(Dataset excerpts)
- - - - -

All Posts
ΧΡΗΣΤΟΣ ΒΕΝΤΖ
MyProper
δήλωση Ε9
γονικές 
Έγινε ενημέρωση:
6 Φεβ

- - - - -

## ACTIVITY
Write out every line of the records above, character for character.

## YOUR RESPONSE
All Posts
ΧΡΗΣΤΟΣ ΒΕΝΤΖ
MyProper
δήλωση Ε9
γονικές 
Έγινε ενημέρωση:
6 Φεβ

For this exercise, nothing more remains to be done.